A full account of the Aristotelian account of the "causes" of a primary substance would require a complete tour through Aristotelian metaphysics, which is beyond present purposes. For epistemological purposes we need only note that the usual listing of the causes as of four different kinds does not conflict with what has been said about the Aristotelian theory of forms or essential natures as the objects of knowledge. Scholars are very far from agreement over Aristotle's view of the "causes", but the usual categorization which came down through history is the formal cause (i.e. the form in the substance), the agent or "efficient" cause (i.e. the being which brought this being into existence, the "creator" from which it comes), the final or teleological cause (i.e. the goal or purpose (telos) towards which it "moves"), and the material cause (i.e. that which "individuates" this particular substance from the other substances which are members of this infimae species).

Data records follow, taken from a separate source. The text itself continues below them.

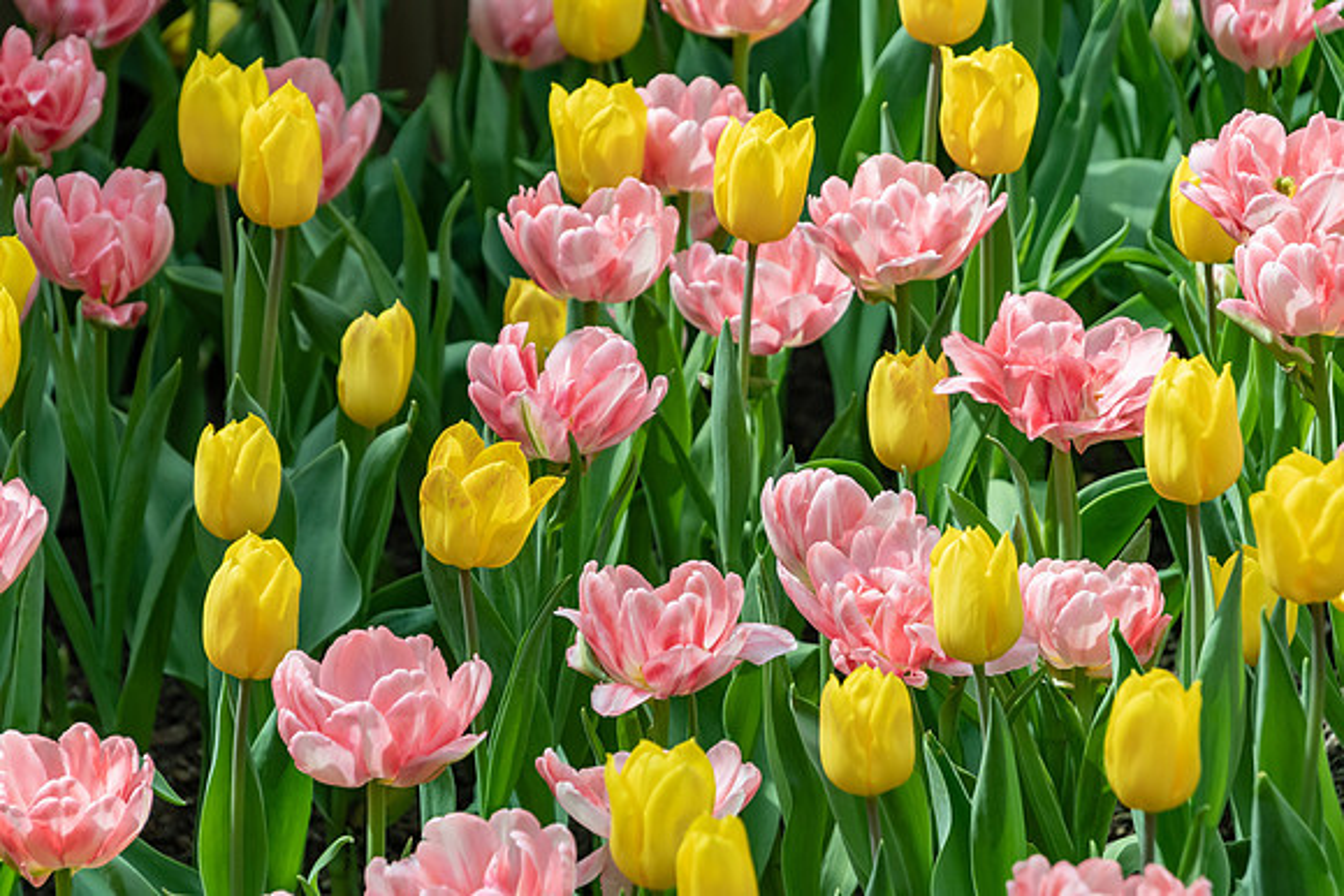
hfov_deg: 5.7
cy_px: 448
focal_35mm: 360
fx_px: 13443
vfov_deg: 3.8
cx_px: 672
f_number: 8
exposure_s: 1/500
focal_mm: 240
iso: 400
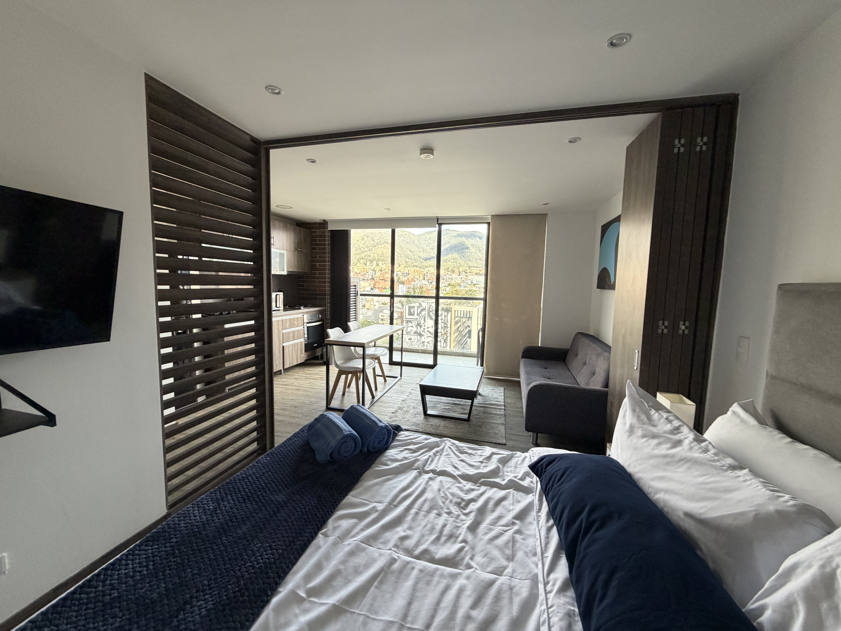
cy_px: 316
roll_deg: -0.3
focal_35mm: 14
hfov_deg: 102.1
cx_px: 420
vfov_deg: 85.7
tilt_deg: -6.7
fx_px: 340
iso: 250
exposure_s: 1/121
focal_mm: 2.22
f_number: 2.2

In the development of his metaphysics on the one hand Aristotle's conception of the forms as "entelechies" ultimately identifies both the agent cause and the final cause with the form in the substance. The material cause as that which is purely particular and exhibits no form whatsoever, totally unformed matter or "prime matter" becomes entirely unknowable.
Thus the conclusion of Aristotle's metaphysics is that -as a necessary and sufficient condition for "knowledge"- we have knowledge of the basic truths of a "science" concerned with the primary substances of a certain natural kind if and only if the mind (from experience of memories provided by sensation) grasps the universal form common to all substances of that natural kind.